Exercise objective: Before writing out the records, remove the pictures; keep everything else exact.

Data for the task:
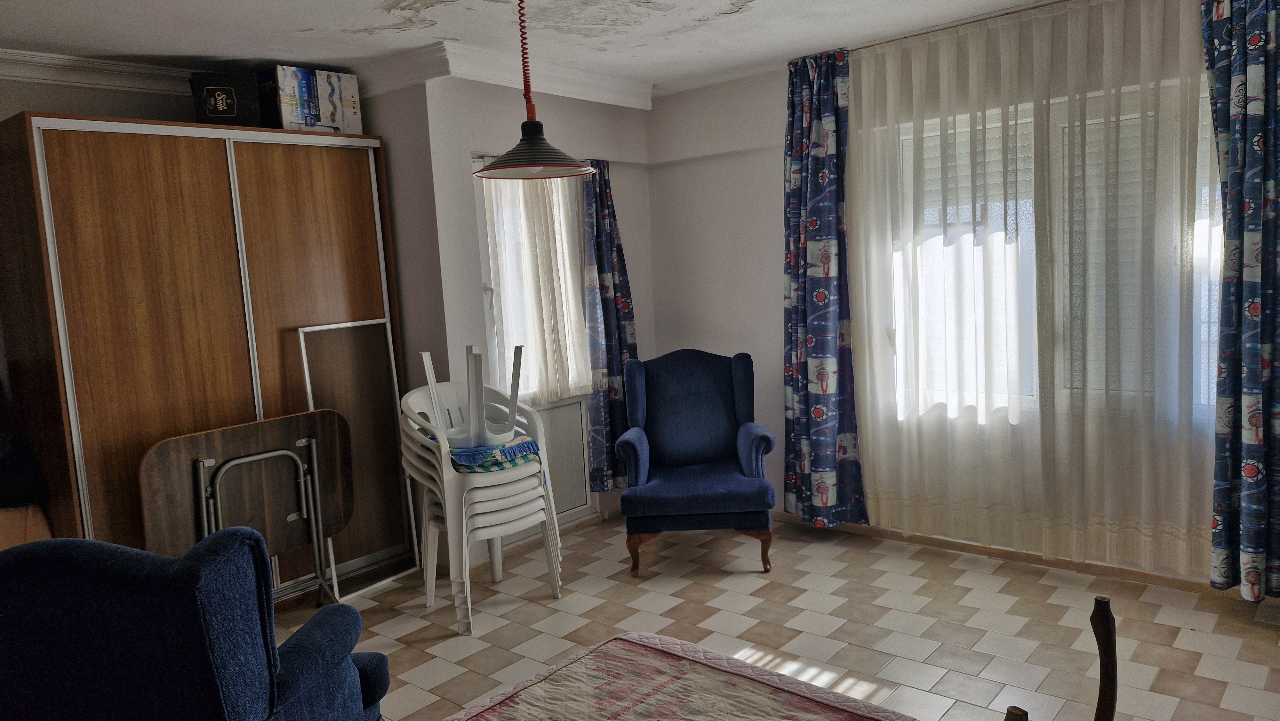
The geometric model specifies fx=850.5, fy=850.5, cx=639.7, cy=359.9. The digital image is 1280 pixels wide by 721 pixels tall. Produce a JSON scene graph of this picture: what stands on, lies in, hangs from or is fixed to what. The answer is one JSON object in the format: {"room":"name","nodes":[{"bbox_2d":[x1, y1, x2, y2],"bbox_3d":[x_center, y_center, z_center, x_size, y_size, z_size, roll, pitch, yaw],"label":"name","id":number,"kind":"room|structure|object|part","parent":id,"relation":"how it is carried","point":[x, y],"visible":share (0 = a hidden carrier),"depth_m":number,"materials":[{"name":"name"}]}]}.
{"room":"living room","nodes":[
{"label":"living room","id":0,"kind":"room"},
{"bbox_2d":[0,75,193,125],"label":"left wall","id":1,"kind":"structure","parent":0,"point":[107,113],"depth_m":3.75,"materials":[{"name":"paint"}]},
{"bbox_2d":[0,48,196,94],"bbox_3d":[-2.730,-1.182,3.240,0.226,0.104,3.194,3,9,40],"label":"crown molding","id":2,"kind":"structure","parent":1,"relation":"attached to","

Written response:
The geometric model specifies fx=850.5, fy=850.5, cx=639.7, cy=359.9. The digital image is 1280 pixels wide by 721 pixels tall. Produce a JSON scene graph of this picture: what stands on, lies in, hangs from or is fixed to what. The answer is one JSON object in the format: {"room":"name","nodes":[{"bbox_2d":[x1, y1, x2, y2],"bbox_3d":[x_center, y_center, z_center, x_size, y_size, z_size, roll, pitch, yaw],"label":"name","id":number,"kind":"room|structure|object|part","parent":id,"relation":"how it is carried","point":[x, y],"visible":share (0 = a hidden carrier),"depth_m":number,"materials":[{"name":"name"}]}]}.
{"room":"living room","nodes":[
{"label":"living room","id":0,"kind":"room"},
{"bbox_2d":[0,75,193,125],"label":"left wall","id":1,"kind":"structure","parent":0,"point":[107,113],"depth_m":3.75,"materials":[{"name":"paint"}]},
{"bbox_2d":[0,48,196,94],"bbox_3d":[-2.730,-1.182,3.240,0.226,0.104,3.194,3,9,40],"label":"crown molding","id":2,"kind":"structure","parent":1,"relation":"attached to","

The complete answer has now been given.